Another Step Forward for Historic Diablo Canyon Proposal

Published by the Natural Resources Defense Fund

The historic joint proposal to retire and replace Diablo Canyon—California’s last nuclear power plant—has taken another important step forward now that a California court has dismissed the only pending legal challenge to one of its key elements.

Judge Mary Strobel of the Superior Court for the County of Los Angeles recently upheld in all respects the June 2016 decision by the California State Lands Commission to extend the plant’s cooling water leases through 2025. That decision provided necessary time for an orderly closure of the plant’s two reactors under the joint proposal announced a week earlier.

The Lands Commission had unanimously approved the extension of the subtidal leases—the permits that allow Pacific Gas & Electric (PG&E) to draw in billions of gallons of ocean water daily to keep the plant’s two reactors cool—to cover the time between their scheduled expiration in 2018 and 2019 and the beginning of the decommissioning process when the reactors’ Nuclear Regulatory Commission licenses expire in 2024 and 2025, respectively. Although the decision was widely supported as a way to ensure Diablo’s orderly retirement and replacement, one party (the World Business Academy) filed suit to block the extension.

As Judge Strobel’s mid-July decision recognizes, the joint proposal was a major factor in the Lands Commission’s decision, providing reassurance that PG&E would not seek permission from federal regulators to operate the plant through 2045, as the utility had originally proposed. By committing to close the Diablo Canyon facility completely, PG&E will ultimately end the plant’s harm to the ocean environment—and remove other environmental impacts associated with the plant, as well.  

Under the joint proposal announced on June 21, 2016, by PG&E, NRDC, Friends of the Earth, labor, and other environmental groups, the power generated by Diablo Canyon would be replaced by cheaper, zero-emissions options: energy efficiency, renewable energy like wind and solar, demand response (compensating customers for their energy use at specific times), and energy storage

Diablo Canyon, located near San Luis Obispo, accounts for about 9 percent of California’s in-state power generation, 6 percent of the state’s total electricity mix, and about 20 percent of the electricity in the service territory of PG&E—one of the nation’s largest combination natural gas and electric utilities, serving 16 million people in northern and central California. 
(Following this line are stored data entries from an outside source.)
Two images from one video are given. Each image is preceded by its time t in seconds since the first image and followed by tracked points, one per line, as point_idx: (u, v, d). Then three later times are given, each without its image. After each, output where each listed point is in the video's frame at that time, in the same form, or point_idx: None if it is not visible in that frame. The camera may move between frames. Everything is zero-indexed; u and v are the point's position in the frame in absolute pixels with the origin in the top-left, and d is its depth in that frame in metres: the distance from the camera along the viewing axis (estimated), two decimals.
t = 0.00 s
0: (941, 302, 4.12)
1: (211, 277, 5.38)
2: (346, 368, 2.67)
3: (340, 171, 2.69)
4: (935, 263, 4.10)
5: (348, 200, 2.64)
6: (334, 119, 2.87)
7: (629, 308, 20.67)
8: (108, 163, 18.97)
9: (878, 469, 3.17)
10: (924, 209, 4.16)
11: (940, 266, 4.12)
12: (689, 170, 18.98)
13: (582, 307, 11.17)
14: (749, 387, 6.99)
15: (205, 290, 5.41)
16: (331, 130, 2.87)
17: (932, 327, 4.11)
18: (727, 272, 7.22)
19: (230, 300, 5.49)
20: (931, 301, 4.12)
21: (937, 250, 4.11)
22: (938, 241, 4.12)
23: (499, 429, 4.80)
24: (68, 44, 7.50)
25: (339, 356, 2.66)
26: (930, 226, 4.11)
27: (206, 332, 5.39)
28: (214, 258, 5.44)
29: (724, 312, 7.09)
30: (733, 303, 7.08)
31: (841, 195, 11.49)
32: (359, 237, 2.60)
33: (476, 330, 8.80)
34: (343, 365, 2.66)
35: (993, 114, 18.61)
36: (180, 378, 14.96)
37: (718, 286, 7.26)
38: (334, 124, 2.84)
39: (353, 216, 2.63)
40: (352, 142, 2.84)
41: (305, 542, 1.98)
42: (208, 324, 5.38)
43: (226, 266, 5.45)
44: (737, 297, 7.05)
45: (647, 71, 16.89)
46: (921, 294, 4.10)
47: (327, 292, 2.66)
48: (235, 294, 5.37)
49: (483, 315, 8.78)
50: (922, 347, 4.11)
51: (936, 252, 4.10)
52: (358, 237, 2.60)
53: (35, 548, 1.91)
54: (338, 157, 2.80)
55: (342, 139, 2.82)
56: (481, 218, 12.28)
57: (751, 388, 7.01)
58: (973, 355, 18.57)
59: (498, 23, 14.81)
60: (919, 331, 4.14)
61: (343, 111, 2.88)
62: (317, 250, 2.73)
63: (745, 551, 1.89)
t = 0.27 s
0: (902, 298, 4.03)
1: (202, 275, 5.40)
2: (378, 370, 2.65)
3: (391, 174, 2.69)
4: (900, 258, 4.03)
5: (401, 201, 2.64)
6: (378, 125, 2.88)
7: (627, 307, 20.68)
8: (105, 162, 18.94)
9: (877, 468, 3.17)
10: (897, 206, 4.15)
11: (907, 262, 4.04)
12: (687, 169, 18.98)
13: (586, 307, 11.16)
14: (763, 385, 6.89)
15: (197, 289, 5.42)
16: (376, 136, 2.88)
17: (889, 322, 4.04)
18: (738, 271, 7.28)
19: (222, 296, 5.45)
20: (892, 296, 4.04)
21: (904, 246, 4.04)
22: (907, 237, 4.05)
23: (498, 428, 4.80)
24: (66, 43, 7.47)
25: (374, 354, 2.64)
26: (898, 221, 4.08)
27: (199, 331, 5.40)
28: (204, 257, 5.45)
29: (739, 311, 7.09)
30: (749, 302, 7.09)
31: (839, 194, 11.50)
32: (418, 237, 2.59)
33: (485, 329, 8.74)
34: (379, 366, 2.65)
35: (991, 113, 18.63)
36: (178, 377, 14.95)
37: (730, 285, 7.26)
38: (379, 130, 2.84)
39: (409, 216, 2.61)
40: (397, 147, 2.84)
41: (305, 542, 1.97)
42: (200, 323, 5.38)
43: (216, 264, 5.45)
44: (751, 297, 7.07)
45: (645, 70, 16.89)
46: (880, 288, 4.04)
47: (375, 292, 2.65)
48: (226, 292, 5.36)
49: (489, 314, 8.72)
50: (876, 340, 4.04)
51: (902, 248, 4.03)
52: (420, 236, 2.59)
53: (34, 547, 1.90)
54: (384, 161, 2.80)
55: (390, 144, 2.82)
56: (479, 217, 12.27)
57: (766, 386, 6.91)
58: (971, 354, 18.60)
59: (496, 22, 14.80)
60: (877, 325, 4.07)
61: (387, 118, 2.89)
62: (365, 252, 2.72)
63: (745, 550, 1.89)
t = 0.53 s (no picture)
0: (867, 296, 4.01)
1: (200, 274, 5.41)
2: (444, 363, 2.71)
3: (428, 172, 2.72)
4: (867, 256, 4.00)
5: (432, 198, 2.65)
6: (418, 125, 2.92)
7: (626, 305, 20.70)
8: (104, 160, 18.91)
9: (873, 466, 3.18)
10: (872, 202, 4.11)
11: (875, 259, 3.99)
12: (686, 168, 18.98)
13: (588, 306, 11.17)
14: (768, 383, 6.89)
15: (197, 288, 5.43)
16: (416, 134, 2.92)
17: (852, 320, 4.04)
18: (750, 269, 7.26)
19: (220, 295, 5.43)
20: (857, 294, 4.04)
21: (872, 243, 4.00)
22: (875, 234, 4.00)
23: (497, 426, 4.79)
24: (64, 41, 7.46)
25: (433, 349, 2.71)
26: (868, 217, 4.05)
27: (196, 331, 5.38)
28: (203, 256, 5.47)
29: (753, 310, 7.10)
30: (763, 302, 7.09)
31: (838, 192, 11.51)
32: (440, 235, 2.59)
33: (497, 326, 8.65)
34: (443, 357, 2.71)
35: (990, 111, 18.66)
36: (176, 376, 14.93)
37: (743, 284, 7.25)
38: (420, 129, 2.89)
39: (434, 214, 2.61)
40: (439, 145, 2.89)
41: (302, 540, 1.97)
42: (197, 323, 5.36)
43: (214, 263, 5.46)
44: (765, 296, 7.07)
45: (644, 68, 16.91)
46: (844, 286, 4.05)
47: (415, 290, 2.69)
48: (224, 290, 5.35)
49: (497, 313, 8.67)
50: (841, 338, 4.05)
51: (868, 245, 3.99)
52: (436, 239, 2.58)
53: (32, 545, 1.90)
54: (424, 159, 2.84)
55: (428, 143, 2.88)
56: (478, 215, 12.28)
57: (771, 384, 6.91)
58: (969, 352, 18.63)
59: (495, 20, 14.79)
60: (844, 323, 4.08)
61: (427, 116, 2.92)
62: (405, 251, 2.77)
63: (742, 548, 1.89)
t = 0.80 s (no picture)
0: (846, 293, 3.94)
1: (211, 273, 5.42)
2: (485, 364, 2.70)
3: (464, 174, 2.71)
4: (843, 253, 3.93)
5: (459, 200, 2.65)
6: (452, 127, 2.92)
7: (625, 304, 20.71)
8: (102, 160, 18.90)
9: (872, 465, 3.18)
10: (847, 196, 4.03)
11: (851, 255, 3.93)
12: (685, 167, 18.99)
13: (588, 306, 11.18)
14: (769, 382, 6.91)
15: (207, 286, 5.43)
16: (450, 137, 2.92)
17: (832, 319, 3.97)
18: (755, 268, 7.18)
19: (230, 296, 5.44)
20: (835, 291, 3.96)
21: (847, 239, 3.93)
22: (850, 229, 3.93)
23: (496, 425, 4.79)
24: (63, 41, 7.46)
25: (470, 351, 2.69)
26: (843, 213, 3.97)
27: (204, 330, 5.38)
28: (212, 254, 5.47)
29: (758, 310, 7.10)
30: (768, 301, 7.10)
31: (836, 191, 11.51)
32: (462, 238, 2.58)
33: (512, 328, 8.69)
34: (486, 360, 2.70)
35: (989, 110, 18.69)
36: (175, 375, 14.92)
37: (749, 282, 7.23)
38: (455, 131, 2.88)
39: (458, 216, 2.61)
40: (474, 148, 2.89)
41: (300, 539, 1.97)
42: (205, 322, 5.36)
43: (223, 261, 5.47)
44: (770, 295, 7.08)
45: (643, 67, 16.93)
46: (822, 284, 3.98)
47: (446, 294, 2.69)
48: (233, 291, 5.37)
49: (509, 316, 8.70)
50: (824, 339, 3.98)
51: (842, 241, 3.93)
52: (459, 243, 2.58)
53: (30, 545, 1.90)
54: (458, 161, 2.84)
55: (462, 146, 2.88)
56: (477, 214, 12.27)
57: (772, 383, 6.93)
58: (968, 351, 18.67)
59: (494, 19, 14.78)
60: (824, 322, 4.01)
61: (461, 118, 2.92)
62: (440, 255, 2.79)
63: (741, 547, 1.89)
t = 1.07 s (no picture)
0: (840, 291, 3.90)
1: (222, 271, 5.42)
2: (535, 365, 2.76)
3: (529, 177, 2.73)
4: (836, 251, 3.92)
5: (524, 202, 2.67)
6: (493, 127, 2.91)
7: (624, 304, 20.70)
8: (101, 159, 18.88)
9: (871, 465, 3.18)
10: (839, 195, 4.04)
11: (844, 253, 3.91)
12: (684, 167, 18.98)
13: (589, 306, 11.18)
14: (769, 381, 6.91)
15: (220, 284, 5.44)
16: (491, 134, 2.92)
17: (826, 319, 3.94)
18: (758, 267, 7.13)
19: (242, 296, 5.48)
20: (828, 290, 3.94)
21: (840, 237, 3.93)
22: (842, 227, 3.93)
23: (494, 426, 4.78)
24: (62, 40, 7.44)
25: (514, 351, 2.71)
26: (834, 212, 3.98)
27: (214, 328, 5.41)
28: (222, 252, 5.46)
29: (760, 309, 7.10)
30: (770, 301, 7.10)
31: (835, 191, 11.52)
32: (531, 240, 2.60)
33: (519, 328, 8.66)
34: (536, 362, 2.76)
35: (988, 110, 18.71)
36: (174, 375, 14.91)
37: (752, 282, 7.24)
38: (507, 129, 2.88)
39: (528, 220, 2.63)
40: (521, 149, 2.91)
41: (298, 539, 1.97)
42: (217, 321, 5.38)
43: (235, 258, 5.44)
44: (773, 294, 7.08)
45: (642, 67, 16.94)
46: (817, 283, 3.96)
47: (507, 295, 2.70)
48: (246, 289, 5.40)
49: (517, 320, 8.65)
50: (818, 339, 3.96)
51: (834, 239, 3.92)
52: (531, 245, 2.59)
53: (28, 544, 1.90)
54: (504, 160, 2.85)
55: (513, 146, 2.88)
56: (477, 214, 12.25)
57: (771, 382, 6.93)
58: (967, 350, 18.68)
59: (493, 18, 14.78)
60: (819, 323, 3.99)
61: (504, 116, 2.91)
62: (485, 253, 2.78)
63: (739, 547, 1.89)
NRDC and Friends of the Earth expressed support for the Lands Commission in a brief submitted to the court back in April, arguing that the joint proposal embodied the public interest in environmental protection and stewardship of natural resources, and that the lease extension represented “the minimum amount of time required for a safe and orderly shutdown of the plant and to procure replacement greenhouse-gas free resources.”

An appeal is possible, but the court’s thoughtful and extensive (although unpublished) 19-page analysis should be persuasive to appellate judges.

Moreover, as my colleague Peter Miller recently described, NRDC and the other parties to the joint proposal in August 2016 formally launched proceedings at California Public Utilities Commission (CPUC) to open public review of the proposal and request approval of its key elements. Although the proposal led some to contend that California’s use of polluting natural gas would inevitably surge as a result of the retirement of the two reactors, the groundbreaking replacement plan remains committed to filling the gap with clean energy technologies.

As the next voice on deciding whether to replace Diablo Canyon—and if so, how—the CPUC holds a vital key to ensuring that California’s last nuclear power plant is replaced without adverse effects on air and water quality. A final CPUC decision is expected this fall.